Because of the force of the blast, he was suffering from bleeding in the brain and a severe concussion but didn't know it yet. Fellow soldiers later told him that he kept firing his machine gun for 40 to 60 seconds.
After Whitfield passed out, he was taken to the closest aid station in the Stryker he commanded. He regained consciousness 20 minutes later as he was being pulled out of a CT scanner.
Whitfield has conquered the short term memory loss that first afflicted him, but three days after being wounded he lost all feeling on his left side. That setback was caused by slow swelling in his brain.
A week ago in Palo Alto, Whitfield admitted walking was a challenge. "I just got off a cane. It's like Bambi on his first day."
He said he had some minor pain but it was manageable. This was the second time he had been hit since his tour of Iraq began in August. On a rooftop in December, Whitfield injured his knee and lost some hearing after a grenade exploded nearby.

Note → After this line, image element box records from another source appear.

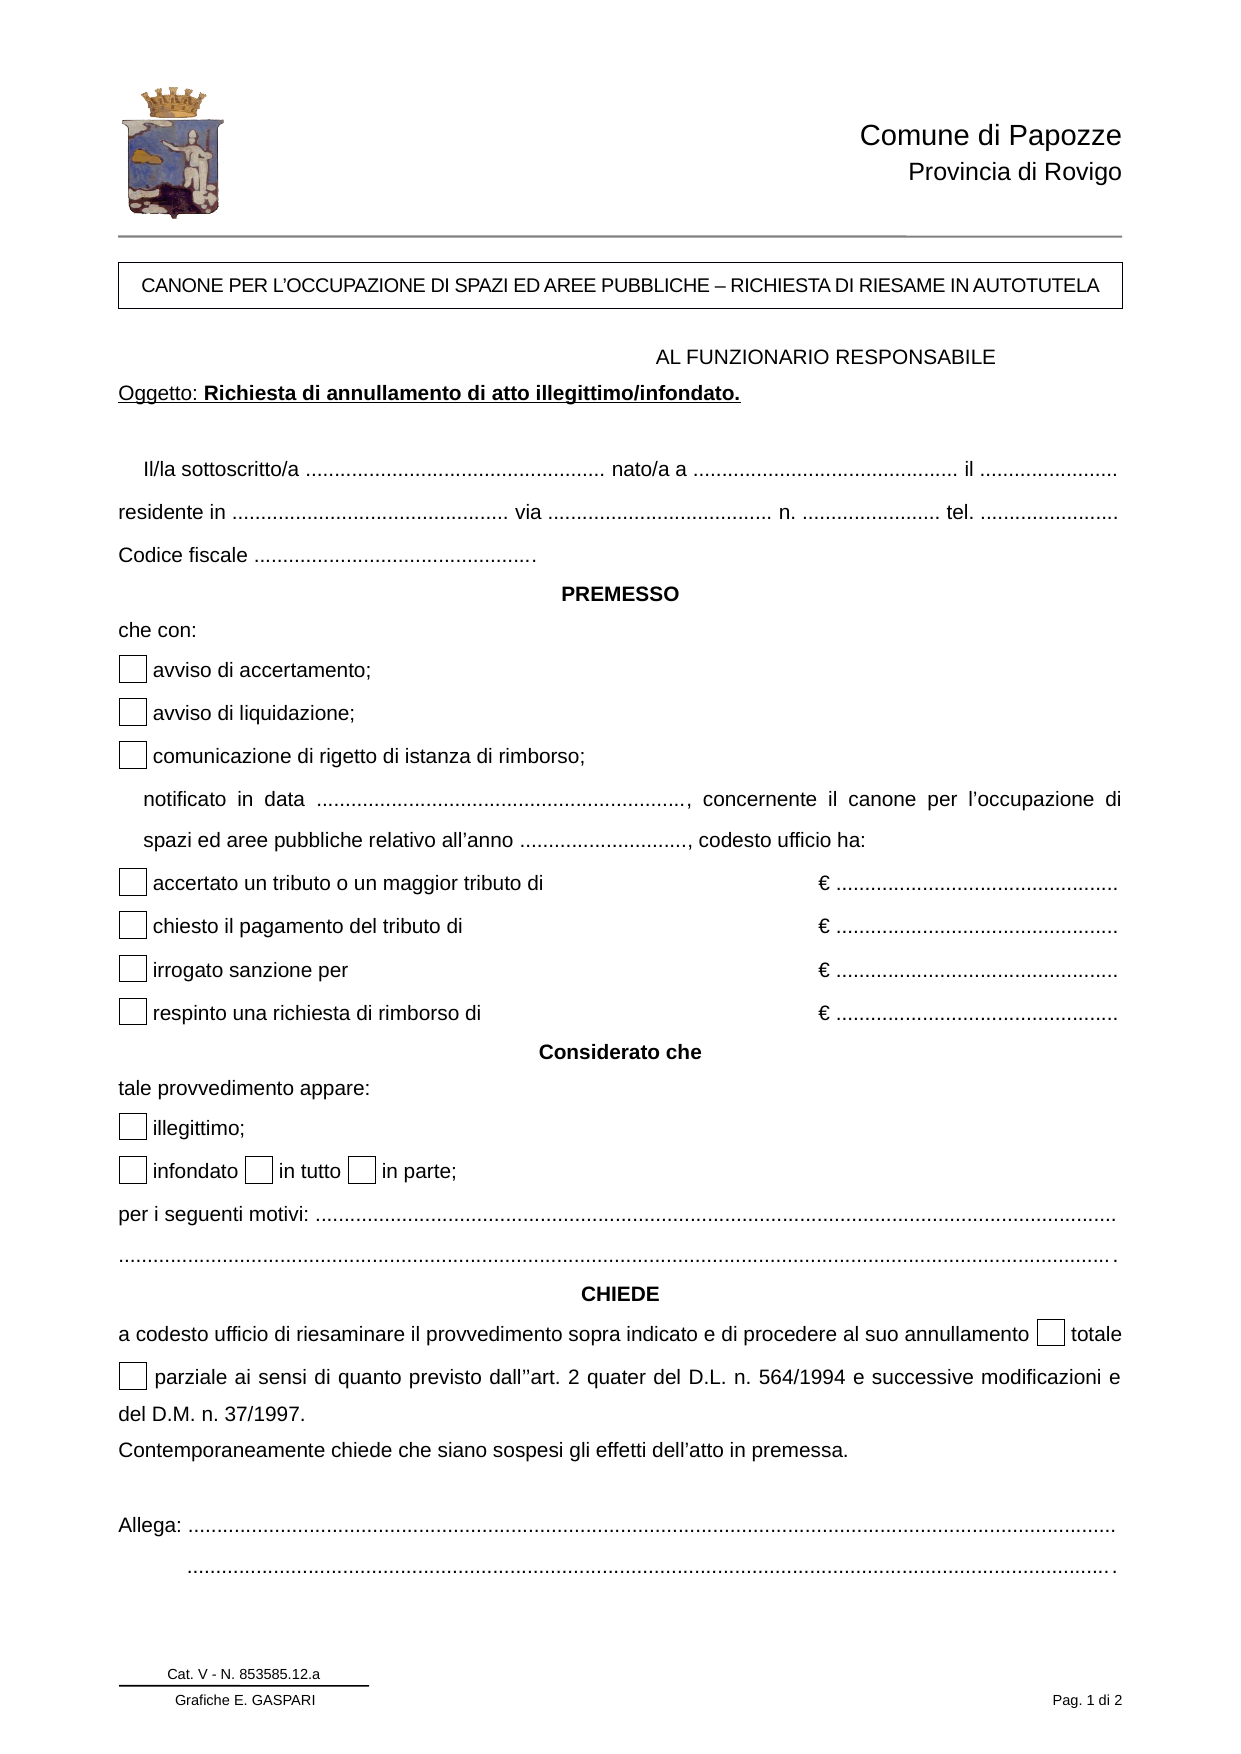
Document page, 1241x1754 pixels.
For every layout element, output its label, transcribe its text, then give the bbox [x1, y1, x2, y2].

text Contemporaneamente chiede che siano sospesi gli effetti dell’atto in premessa. [118, 1438, 1122, 1462]
text AL FUNZIONARIO RESPONSABILE [656, 345, 1122, 369]
text Provincia di Rovigo [224, 157, 1122, 185]
text avviso di liquidazione; [118, 697, 1122, 726]
text Allega: ................................................................................................................................................................. ................................................................................................................................................................. [118, 1509, 1122, 1579]
text Comune di Papozze [224, 118, 1122, 152]
text respinto una richiesta di rimborso di € ................................................. [118, 997, 1122, 1026]
text notificato in data ................................................................, concernente il canone per l’occupazione di spazi ed aree pubbliche relativo all’anno ............................., codesto ufficio ha: [143, 783, 1122, 853]
text accertato un tributo o un maggior tributo di € ................................................. [118, 867, 1122, 896]
text comunicazione di rigetto di istanza di rimborso; [118, 740, 1122, 769]
text residente in ................................................ via ....................................... n. ........................ tel. ........................ [118, 496, 1122, 525]
text PREMESSO [118, 582, 1122, 606]
text per i seguenti motivi: ........................................................................................................................................... ............................................................................................................................................................................. [118, 1198, 1122, 1267]
picture [122, 87, 224, 219]
text Considerato che [118, 1040, 1122, 1064]
text CHIEDE [118, 1282, 1122, 1306]
text avviso di accertamento; [118, 654, 1122, 683]
text chiesto il pagamento del tributo di € ................................................. [147, 911, 1122, 939]
text tale provvedimento appare: [118, 1076, 1122, 1100]
text Codice fiscale ................................................. [118, 539, 1122, 568]
table_header CANONE PER L’OCCUPAZIONE DI SPAZI ED AREE PUBBLICHE – RICHIESTA DI RIESAME IN AUTOTUTELA [119, 263, 1122, 308]
text che con: [118, 618, 1122, 642]
text a codesto ufficio di riesaminare il provvedimento sopra indicato e di procedere al suo annullamento totale parziale ai sensi di quanto previsto dall’’art. 2 quater del D.L. n. 564/1994 e successive modificazioni e del D.M. n. 37/1997. [118, 1318, 1122, 1426]
text Oggetto: Richiesta di annullamento di atto illegittimo/infondato. [118, 381, 1122, 405]
text irrogato sanzione per € ................................................. [118, 954, 1122, 982]
text illegittimo; [118, 1112, 1122, 1141]
text infondato in tutto in parte; [118, 1155, 1122, 1184]
text Il/la sottoscritto/a .................................................... nato/a a .............................................. il ........................ [118, 453, 1122, 482]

At home, there are no readily apparent signs of his wounds. Whitfield said he might even surprise his parents and mow the lawn, a chore he was loathe to do as a teenager.
Assessing his own condition, Whitfield said the "most difficult physical challenge is lifting my left leg." And then he lamented what still bothers him most.
"What's worse is being ripped away from my guys."
Whitfield said he is ready for the possibility that he might not be allowed to return to Iraq.
"There will never be another experience like it -- being a part of 1st Platoon, Nemesis Troop, 4th Squadron of the 2nd Stryker Cavalry Regiment. And maybe it's over."
There was a maxim that Whitfield said best expressed his unit's camaraderie.
"Individually we may not have it all, but together we truly have it all. I honestly believe that," Whitfield said.
With all he has been through and the uncertainty ahead, Whitfield appreciates the support of loved ones. "With my home, my family and friends, I couldn't have fallen on a softer cushion." He said he believed his mother even supported his efforts to return to Iraq.
His mother, Tami Whitfield, was true to her son's words. "I do want whatever makes my son happy. I've met some of his (Army) friends. I understand (why he wants to go back)," she said. "I can't worry about him. I'd go crazy. I have to have faith he'll be OK."
Whitfield said he also is ready to let faith take over. "I truly have had the privilege of serving with the best my country has to offer. I'm trying to let go and let God. It's not easy to let Him have the leash."